▸ **SHORT PROBLEM**: Show each line of the entries below that contains the string "context". The match is case-sensitive.

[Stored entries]
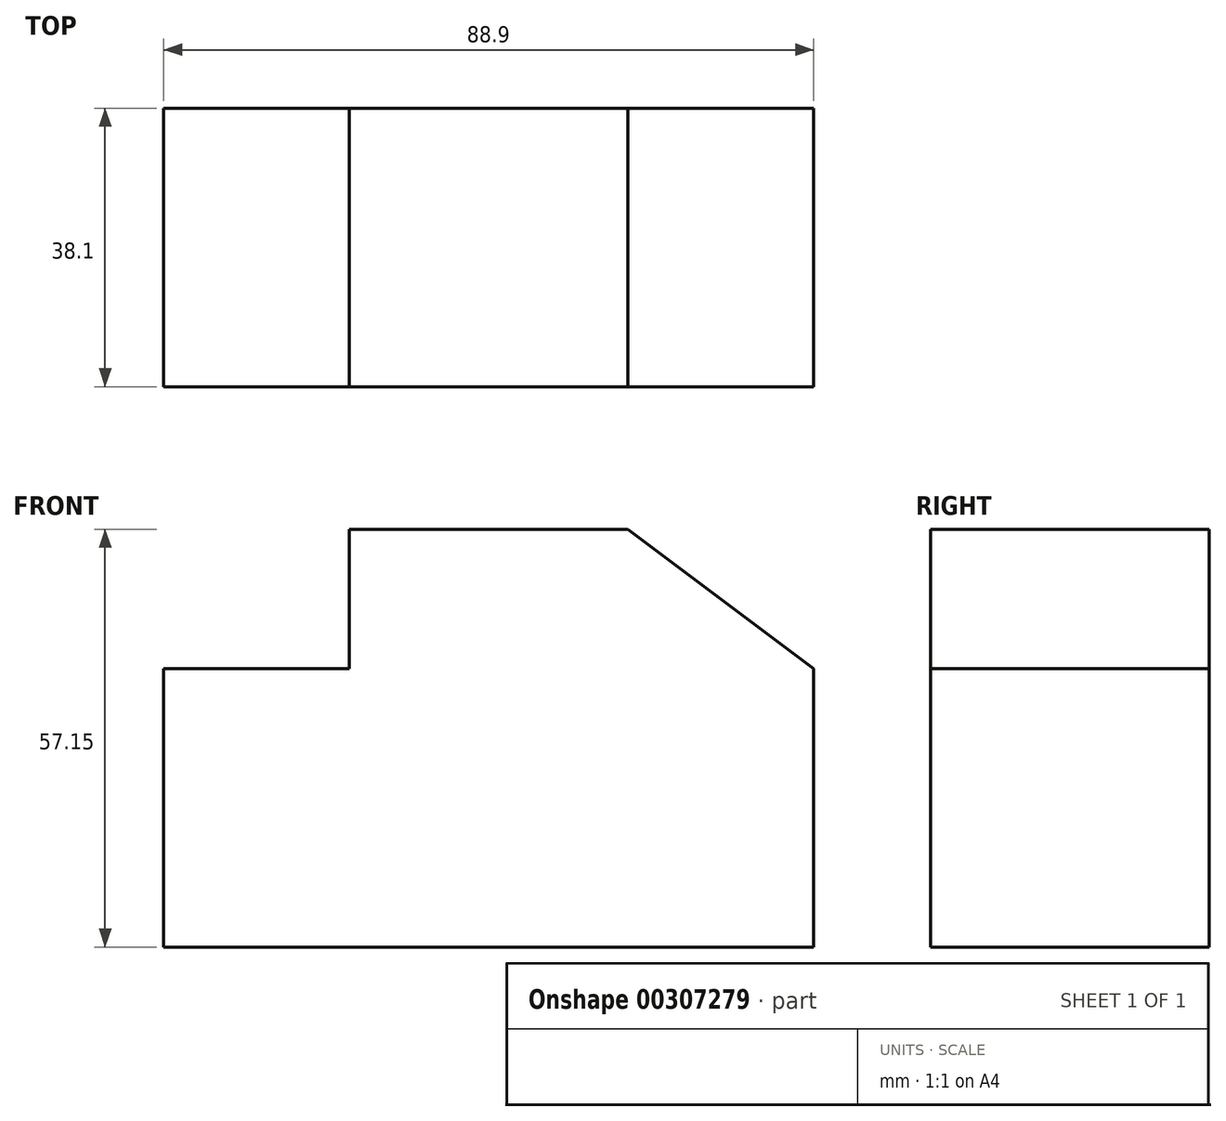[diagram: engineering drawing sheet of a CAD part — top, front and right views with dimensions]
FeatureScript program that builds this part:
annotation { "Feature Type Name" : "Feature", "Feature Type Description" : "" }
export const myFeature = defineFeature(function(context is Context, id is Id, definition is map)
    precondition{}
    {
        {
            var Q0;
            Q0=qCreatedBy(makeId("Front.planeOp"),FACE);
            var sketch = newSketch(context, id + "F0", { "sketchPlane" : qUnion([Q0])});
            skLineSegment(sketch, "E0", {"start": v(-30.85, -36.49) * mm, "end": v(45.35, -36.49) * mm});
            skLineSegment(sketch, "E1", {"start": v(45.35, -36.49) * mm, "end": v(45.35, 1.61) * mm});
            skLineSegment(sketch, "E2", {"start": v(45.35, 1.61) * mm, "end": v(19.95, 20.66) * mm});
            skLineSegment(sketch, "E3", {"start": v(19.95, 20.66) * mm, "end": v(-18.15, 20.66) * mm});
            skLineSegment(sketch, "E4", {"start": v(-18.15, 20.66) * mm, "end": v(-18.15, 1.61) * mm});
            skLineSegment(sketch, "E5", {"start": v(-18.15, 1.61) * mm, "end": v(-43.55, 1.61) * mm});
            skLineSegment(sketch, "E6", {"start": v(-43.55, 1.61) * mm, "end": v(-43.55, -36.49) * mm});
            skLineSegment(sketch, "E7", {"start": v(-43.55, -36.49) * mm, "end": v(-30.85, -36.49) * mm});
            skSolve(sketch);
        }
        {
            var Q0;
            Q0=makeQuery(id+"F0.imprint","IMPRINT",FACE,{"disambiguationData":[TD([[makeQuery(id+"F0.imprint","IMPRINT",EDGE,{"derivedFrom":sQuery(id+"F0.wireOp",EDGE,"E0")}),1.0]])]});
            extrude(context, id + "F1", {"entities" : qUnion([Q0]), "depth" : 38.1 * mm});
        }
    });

▸ **COMPLETED TASK**:
export const myFeature = defineFeature(function(context is Context, id is Id, definition is map)
            var sketch = newSketch(context, id + "F0", { "sketchPlane" : qUnion([Q0])});
            extrude(context, id + "F1", {"entities" : qUnion([Q0]), "depth" : 38.1 * mm});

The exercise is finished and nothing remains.